En revanche, on ne s’étonne pas de constater que la confiance dans les médicaments est d’autant plus grande qu’ils bénéficient d’une caution médicale : la confiance atteint 93 % pour les médicaments sur ordonnance contre 66 % pour ceux délivrés sans ordonnance. La caution publique qu’apporte le remboursement est aussi facteur de confiance : 92 % des Français se fient aux médicaments remboursés contre 74 % qui se fient à ceux non pris en charge. De même, les Français font plus confiance aux princeps (88 %) qu’aux génériques (70 %). Rien d’étonnant dans ces conditions que seuls 4 % des personnes interrogées aient déjà acheté des médicaments sur internet.
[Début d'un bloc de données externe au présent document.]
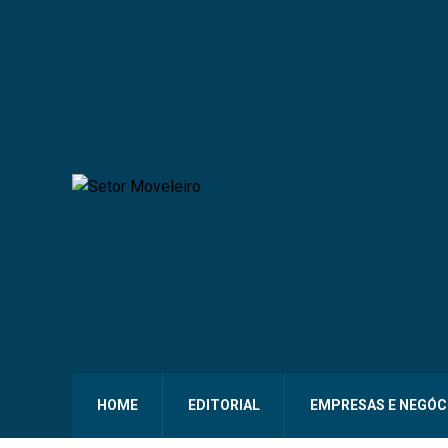
HOME
EDITORIAL
EMPRESAS E NEGÓC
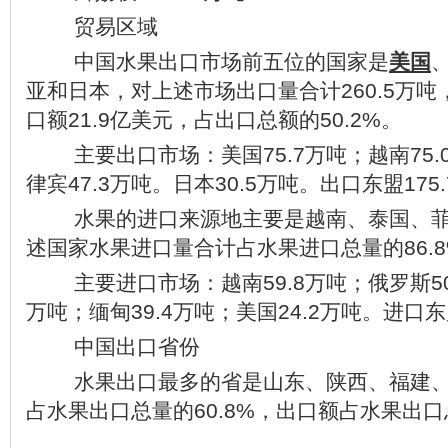
贸易区域
中国水果出口市场前五位的国家是
美国
亚和日本，对上述市场出口量合计260.5万吨
口额21.9亿美元，占出口总额的50.2%。
主要出口市场：美国75.7万吨；越南75.0
律宾47.3万吨。日本30.5万吨。出口东盟175
水果的进口来源地主要是越南、泰国、菲
述国家水果进口量合计占水果进口总量的86.8
主要进口市场：越南59.8万吨；俄罗斯50.
万吨；缅甸39.4万吨；美国24.2万吨。进口东
中国出口省份
水果出口最多的省是山东、陕西、福建、
占水果出口总量的60.8%，出口额占水果出口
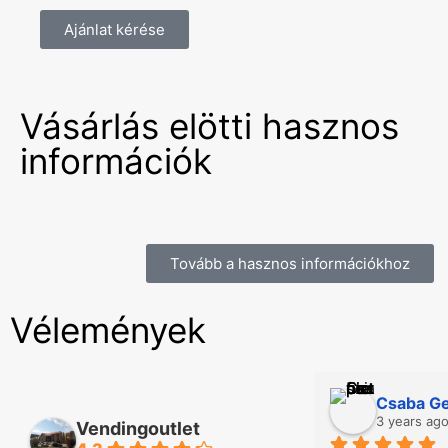
Ajánlat kérése
Vásárlás elötti hasznos
információk
Tovább a hasznos információkhoz
Vélemények
Károly Csepreghy
Csaba Ge
3 years ago
3 years ag
Vendingoutlet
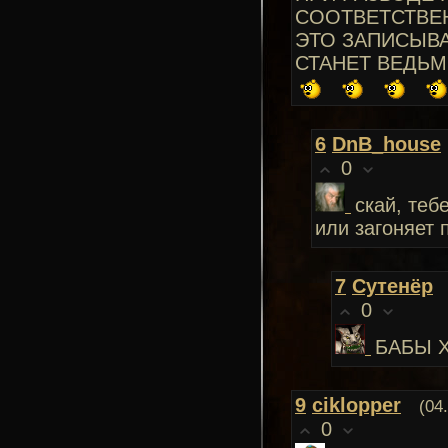
СООТВЕТСТВЕН
ЭТО ЗАПИСЫВА
СТАНЕТ ВЕДЬМ
6
DnB_house
0
скай, теб
или загоняет 
7
Сутенёр
0
БАБЫ 
9
ciklopper
(04
0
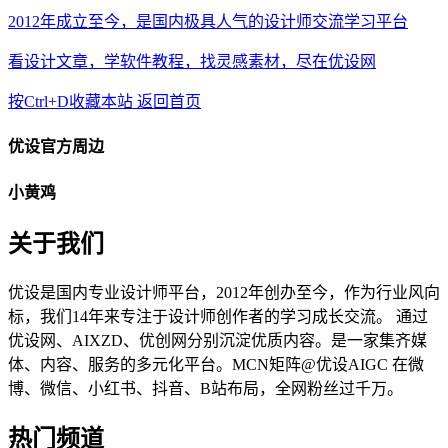
2012年成立至今，是国内极具人气的设计师交流学习平台
看设计文章，学软件教程，找灵感素材，尽在优设网
按Ctrl+D收藏本站
返回首页
优设官方周边
小黄鸡
关于我们
优设是国内专业设计师平台，2012年创办至今，作为行业风向
标，我们14年来专注于设计师创作者的学习成长交流。 通过
优设网、AIXZD、优创网分别沉淀优质内容。是一家集齐媒
体、内容、服务的多元化平台。MCN矩阵@优设AIGC 在微
博、微信、小红书、抖音、B站布局，全网粉丝过千万。
热门频道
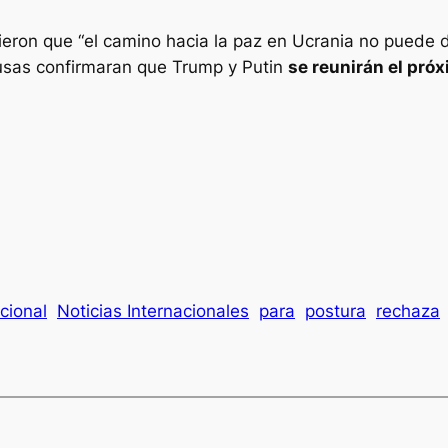
ieron que “el camino hacia la paz en Ucrania no puede d
usas confirmaran que Trump y Putin
se reunirán el próx
cional
Noticias Internacionales
para
postura
rechaza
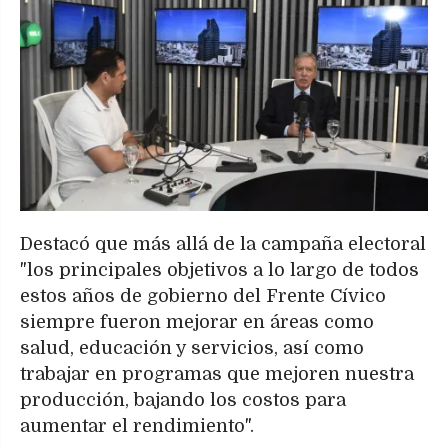
Destacó que más allá de la campaña electoral
"los principales objetivos a lo largo de todos
estos años de gobierno del Frente Cívico
siempre fueron mejorar en áreas como
salud, educación y servicios, así como
trabajar en programas que mejoren nuestra
producción, bajando los costos para
aumentar el rendimiento".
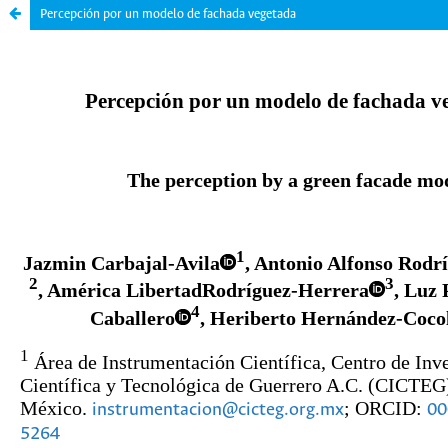
Percepción por un modelo de fachada vegetada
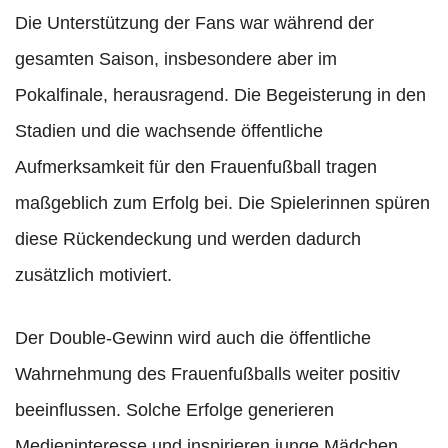
Die Unterstützung der Fans war während der
gesamten Saison, insbesondere aber im
Pokalfinale, herausragend. Die Begeisterung in den
Stadien und die wachsende öffentliche
Aufmerksamkeit für den Frauenfußball tragen
maßgeblich zum Erfolg bei. Die Spielerinnen spüren
diese Rückendeckung und werden dadurch
zusätzlich motiviert.
Der Double-Gewinn wird auch die öffentliche
Wahrnehmung des Frauenfußballs weiter positiv
beeinflussen. Solche Erfolge generieren
Medieninteresse und inspirieren junge Mädchen,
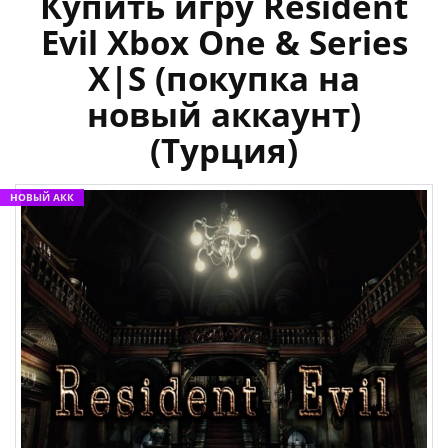
Купить игру Resident
Evil Xbox One & Series
X|S (покупка на
новый аккаунт)
(Турция)
НОВЫЙ АКК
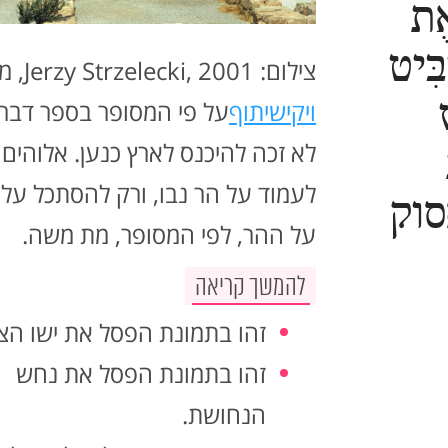
אֶת
בִּיט
צילום: Jerzy Strzelecki, 2001, מתוך
ויקישיתוף
על פי המסופר בספר דבר
לא זכה להיכנס לארץ כנען. אלוהים צ
לעמוד על הר נבו, ורק להסתכל על
פסוק
על ההר, לפי המסופר, מת משה.
להמשך קריאה
זהו בתמונת הפסל את ישו הצל
זהו בתמונת הפסל את נחש
הנחושת.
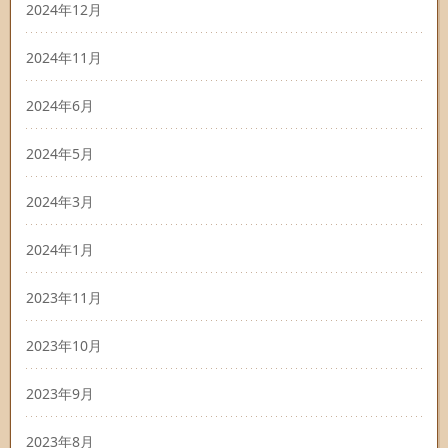
2024年12月
2024年11月
2024年6月
2024年5月
2024年3月
2024年1月
2023年11月
2023年10月
2023年9月
2023年8月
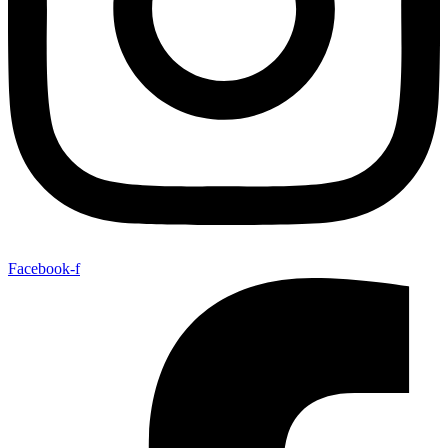
Facebook-f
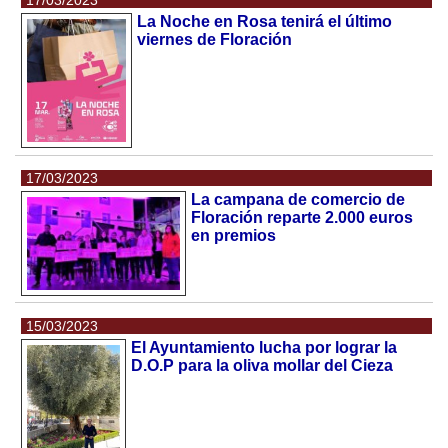
17/03/2023
La Noche en Rosa tenirá el último
viernes de Floración
17/03/2023
La campana de comercio de
Floración reparte 2.000 euros
en premios
15/03/2023
El Ayuntamiento lucha por lograr la
D.O.P para la oliva mollar del Cieza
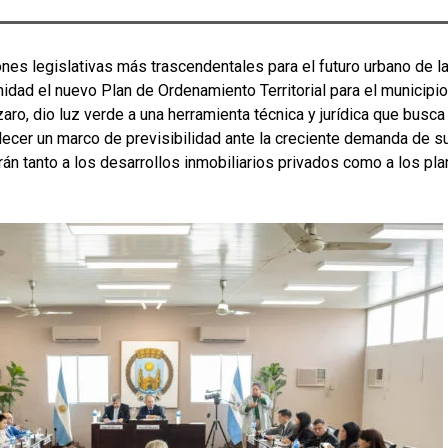
es legislativas más trascendentales para el futuro urbano de la
dad el nuevo Plan de Ordenamiento Territorial para el municipio
ro, dio luz verde a una herramienta técnica y jurídica que busca 
ecer un marco de previsibilidad ante la creciente demanda de su
rán tanto a los desarrollos inmobiliarios privados como a los pla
Enfin, si 63 % des Français disent voir une bonne image de l’industrie pharmaceutique, soit 3 % de plus qu’en 2012, leur vision du secteur est « positive, mais sans concession », indique le LEEM. Ainsi, 90 % d’entre eux (et 96 % des médecins) estiment que l’objectif premier des entreprises pharmaceutiques est de faire du profit et usagers et médecins s’accordent (83 %) pour penser qu’elles « ne font de la recherche que pour des médicaments financièrement rentables ». Confiants dans le médicament les Français ? Oui, mais lucides.

 

Spécialistes, on vous aime !

Selon le troisième baromètre du Groupe Pasteur Mutualité, 93 % des Français font « tout à fait » ou « plutôt » confiance aux spécialistes, un iota de plus qu’aux généralistes (92 %). L’écoute (59 %), l’expérience (54 %), la disponibilité (37 %) et la capacité à prendre des décisions rapides (32 %) sont les critères sur lesquels s’assoie cette confiance. Concernant l’écoute et la disponibilité, les généralistes (75 %) l’emportent sur les spécialistes (64 %). En revanche, au chapitre de l’expérience, les personnes interrogées font davantage confiance aux spécialistes et aux hospitaliers (83 %) qu’aux généralistes (70 %) pour « s’adapter aux évolutions des soins et s’informer sur les nouvelles techniques médicales applicables aux patients ». Las ! L’accès aux spécialistes n’est pas évident : seuls 35 % des Français estiment qu’ils sont « bien répartis » sur le territoire (40 % ont le même sentiment à l’égard des généralistes).

Sur l’aspect financier des choses, le baromètre montre qu’une majorité des Français (78 %) jugent la consultation d’un spécialiste « trop chère », moins cependant que les soins dentaires (87 %).